Busy-ness and Holidays

As expected, Rex found a lot of projects for me to work on. First off, this coming Thursday, I’ll be doing a workshop/presentation for teachers at the Dominican/American Cultural Institute (ICDA). The presentation will cover how to enhance students’ oral skills. At some time before the New Year, hopefully, I’ll be going up to Santiago to help the Agriculture Institute implement their new English language programs. I’ll probably stay there for a week, conducting training sessions. From there, I might take a few days off and go to Puerto Plata, one of the resort areas near Santiago. Fun in the sun! I’m also going to visit a non-government organization (NGO) here in Santo Domingo to check into their English program. They’re seeking funds from the Embassy and Rex wants me to check them for legitimacy. In January, I’ll be doing a week-long workshop at UASD for their English department, helping them to get up to snuff on the latest teaching methodologies and evaluation/assessment techniques. In addition, I want to do some work on teaching materials I’ll be using when the baseball camp reopens in February. Whew! A bit busy, but nothing overwhelming.
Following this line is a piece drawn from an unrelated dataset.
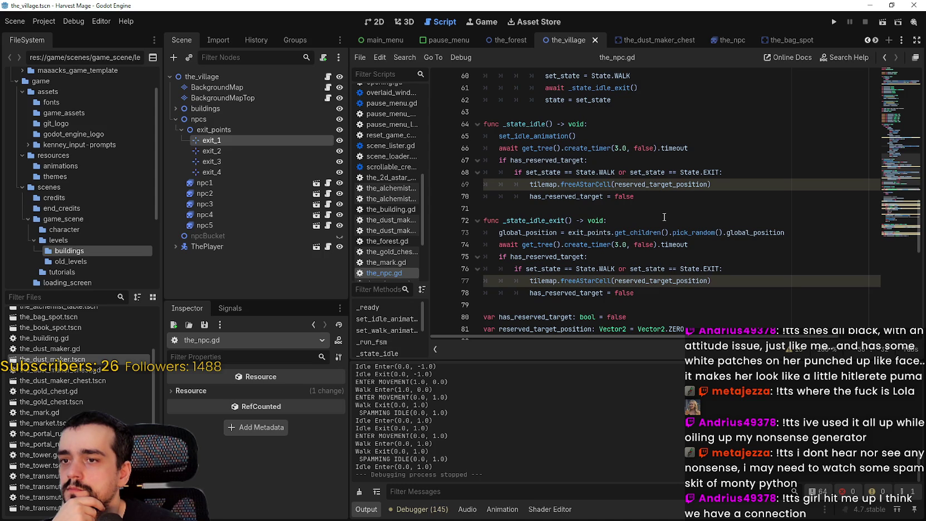
{"action": "scroll", "coordinate": [664, 218], "scroll_direction": "down", "scroll_amount": 5}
I was invited to the Embassy’s Public Affairs Section staff party at Bill Millman’s house Friday night and got to meet a few people I hadn’t run into before. It was a pot luck (I was told to just bring myself) and everyone had a good time. For the last 3 years, in Korea and Morocco, it just hasn’t seemed like Christmas around this time of year. Morocco, a Muslim nation, had very little in the way of holiday decorations, music, and the other trappings of this time of year, and Korea, though about 50% Christian, didn’t seem to have the festive spirit that’s found back home. Santo Domingo, though, is awash in Christmas lights, the stores are bedecked in displays enticing shoppers to buy their wares for Christmas gifts, and the people are in a holiday mood. It seems much more like Christmas this year than it has in a while, for me. Except there’s no snow and cold. I definitely don’t miss the weather. More later.